▶ [Exercise instructions]:
1. Write out the stretch of the fungi text from "The world’s most expensive mushroom is" through "to find them.", copying it word for word.
2. List every kingdom of living things named in the fungi text.

Fungi are classified as their own kingdom, separate from plants and animals

Until 1969, fungi were thought to belong to the realm of either plants or animals. They have things in common with both these kingdoms. But although you might think of them more as plants, they actually have more in common with animals. Because while fungi cannot move as animals do, unlike plants, they do not photosynthesize and are therefore, like animals, dependent on eating.


The world’s most expensive mushroom is sold

$330,000 — this is how much you could have expected to part with if you participated in the auction of the world’s most expensive mushroom in 2007. A casino owner from Macau bought the1.5 kilo white truffle at an auction, breaking the world record for the most expensive truffle ever sold. Truffles are highly valued because of their delicate taste and they are extraordinarily rare as they grow under the ground and cannot be cultivated. Specially trained pigs and dogs are therefore used to find them.

▶ [Excerpted data]:
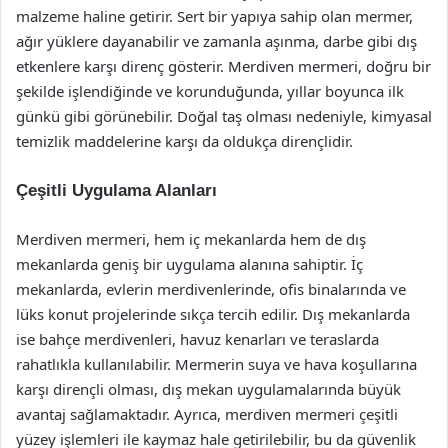
malzeme haline getirir. Sert bir yapıya sahip olan mermer,
ağır yüklere dayanabilir ve zamanla aşınma, darbe gibi dış
etkenlere karşı direnç gösterir. Merdiven mermeri, doğru bir
şekilde işlendiğinde ve korunduğunda, yıllar boyunca ilk
günkü gibi görünebilir. Doğal taş olması nedeniyle, kimyasal
temizlik maddelerine karşı da oldukça dirençlidir.
Çeşitli Uygulama Alanları
Merdiven mermeri, hem iç mekanlarda hem de dış
mekanlarda geniş bir uygulama alanına sahiptir. İç
mekanlarda, evlerin merdivenlerinde, ofis binalarında ve
lüks konut projelerinde sıkça tercih edilir. Dış mekanlarda
ise bahçe merdivenleri, havuz kenarları ve teraslarda
rahatlıkla kullanılabilir. Mermerin suya ve hava koşullarına
karşı dirençli olması, dış mekan uygulamalarında büyük
avantaj sağlamaktadır. Ayrıca, merdiven mermeri çeşitli
yüzey işlemleri ile kaymaz hale getirilebilir, bu da güvenlik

▶ [Responses by item number]:
1.
The world’s most expensive mushroom is sold

$330,000 — this is how much you could have expected to part with if you participated in the auction of the world’s most expensive mushroom in 2007. A casino owner from Macau bought the1.5 kilo white truffle at an auction, breaking the world record for the most expensive truffle ever sold. Truffles are highly valued because of their delicate taste and they are extraordinarily rare as they grow under the ground and cannot be cultivated. Specially trained pigs and dogs are therefore used to find them.

2.
Fungi
Plants
Animals